# 5d III - Number of Shutter Actuations?



## canonian (Jul 30, 2012)

On the previous 5D bodies there was not a reliable way to get the count for the number of shutter actuations over the life of the camera. Well, there is an app that I believe works for the Mark II but it's accuracy has been questioned by some.

Anyway, is there a new way with the 5D III to get the number of clicks? Ideally something within the camera itself or maybe with an app like EOS Utility?


----------



## Peter Dawson (Jul 30, 2012)

Canonian, i believe that the 5DIII and the 1D X's menus are very similar. On the 1D X there is a system status option in the menu's, i cant remember exactly where, but that gives you the total actuations to the nearest 1000.
Hope that helps.


----------



## Razor2012 (Jul 30, 2012)

I'm just using the file sequence number. Just as long as I don't change anything, lol.


----------



## neuroanatomist (Jul 30, 2012)

Peter Dawson said:


> Canonian, i believe that the 5DIII and the 1D X's menus are very similar. On the 1D X there is a system status option in the menu's, i cant remember exactly where, but that gives you the total actuations to the nearest 1000.
> Hope that helps.



I don't think that option is available on the 5DIII.


----------



## helpful (Jul 30, 2012)

eoscount.com seems to work

Keep track to make sure it keeps working, however, because I think that it lost track on one of my 7D bodies. It seemed to say I had taken a lot more exposures than I really had. (I had about 110,000 photos on my computer from two 7D bodies purchased brand new, and eoscount.com claimed that the cameras had a total of nearly 200,000 photos taken between them.)


----------



## Kernuak (Jul 30, 2012)

Looks like what I remembered seeing was actually the number of images taken with the current battery.


----------



## Ew (Jul 30, 2012)

Wonder if gPhoto works with 5D3?

Collected data entries:
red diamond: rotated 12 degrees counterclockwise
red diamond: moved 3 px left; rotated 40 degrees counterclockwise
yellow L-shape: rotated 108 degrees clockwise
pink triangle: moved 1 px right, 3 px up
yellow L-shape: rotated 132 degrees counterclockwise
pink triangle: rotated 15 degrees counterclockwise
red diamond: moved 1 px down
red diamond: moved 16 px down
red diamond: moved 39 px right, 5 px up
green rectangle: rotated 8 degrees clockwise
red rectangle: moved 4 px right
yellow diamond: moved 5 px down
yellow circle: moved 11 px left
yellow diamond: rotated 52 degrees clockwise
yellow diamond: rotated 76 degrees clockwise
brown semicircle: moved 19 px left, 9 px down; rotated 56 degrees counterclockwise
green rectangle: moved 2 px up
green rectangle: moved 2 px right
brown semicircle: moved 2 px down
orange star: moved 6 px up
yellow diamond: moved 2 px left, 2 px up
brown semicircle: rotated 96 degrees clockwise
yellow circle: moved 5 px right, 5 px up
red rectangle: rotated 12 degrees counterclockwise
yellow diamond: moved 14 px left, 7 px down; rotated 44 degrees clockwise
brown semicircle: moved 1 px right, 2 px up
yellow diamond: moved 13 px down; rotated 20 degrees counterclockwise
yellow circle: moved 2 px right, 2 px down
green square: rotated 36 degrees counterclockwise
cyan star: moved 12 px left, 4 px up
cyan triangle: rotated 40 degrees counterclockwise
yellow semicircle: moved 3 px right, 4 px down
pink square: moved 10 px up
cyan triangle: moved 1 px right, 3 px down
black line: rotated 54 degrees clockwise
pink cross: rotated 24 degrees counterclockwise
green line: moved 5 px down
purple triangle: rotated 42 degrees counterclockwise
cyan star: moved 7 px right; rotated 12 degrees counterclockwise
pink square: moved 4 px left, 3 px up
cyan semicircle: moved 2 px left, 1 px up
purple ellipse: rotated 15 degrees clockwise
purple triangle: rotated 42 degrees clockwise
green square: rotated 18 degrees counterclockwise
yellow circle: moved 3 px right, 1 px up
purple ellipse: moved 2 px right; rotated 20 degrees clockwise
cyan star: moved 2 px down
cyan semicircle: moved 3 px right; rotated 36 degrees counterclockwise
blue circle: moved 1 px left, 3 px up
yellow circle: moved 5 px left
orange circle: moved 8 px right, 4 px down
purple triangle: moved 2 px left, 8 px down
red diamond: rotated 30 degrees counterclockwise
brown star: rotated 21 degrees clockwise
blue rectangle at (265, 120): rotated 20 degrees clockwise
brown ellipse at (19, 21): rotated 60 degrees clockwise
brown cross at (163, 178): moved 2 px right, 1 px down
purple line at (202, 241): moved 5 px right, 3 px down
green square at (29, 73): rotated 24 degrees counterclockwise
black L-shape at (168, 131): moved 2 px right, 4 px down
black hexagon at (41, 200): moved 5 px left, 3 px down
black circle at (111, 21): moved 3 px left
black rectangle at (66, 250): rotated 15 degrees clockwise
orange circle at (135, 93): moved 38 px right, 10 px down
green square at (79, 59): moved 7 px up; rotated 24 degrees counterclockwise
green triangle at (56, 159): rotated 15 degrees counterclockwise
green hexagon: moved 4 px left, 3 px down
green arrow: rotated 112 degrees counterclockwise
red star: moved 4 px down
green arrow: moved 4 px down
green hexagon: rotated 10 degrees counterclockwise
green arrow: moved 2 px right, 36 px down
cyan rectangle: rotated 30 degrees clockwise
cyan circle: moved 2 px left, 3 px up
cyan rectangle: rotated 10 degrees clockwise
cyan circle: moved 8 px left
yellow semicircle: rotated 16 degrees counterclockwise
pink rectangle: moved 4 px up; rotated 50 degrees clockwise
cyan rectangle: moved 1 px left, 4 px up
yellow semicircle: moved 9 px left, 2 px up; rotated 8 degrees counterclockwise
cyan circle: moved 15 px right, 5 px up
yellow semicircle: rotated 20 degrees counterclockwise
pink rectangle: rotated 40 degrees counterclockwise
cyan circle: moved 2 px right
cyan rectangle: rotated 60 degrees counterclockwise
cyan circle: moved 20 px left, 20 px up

Goal of the exercise:
Answer the following questions using the forum thread on 5D III shutter actuations.
(a) According to Peter Dawson, to what precision does the system status option on the 1D X give the total actuations?
(b) What does Razor2012 use to keep track of shutter actuations?
(c) How many photos did the poster named helpful have on the computer from two 7D bodies, and what total did eoscount.com claim for those cameras?

Reply to the exercise:
(a) To the nearest 1000.
(b) The file sequence number.
(c) About 110,000 photos, while eoscount.com claimed a total of nearly 200,000.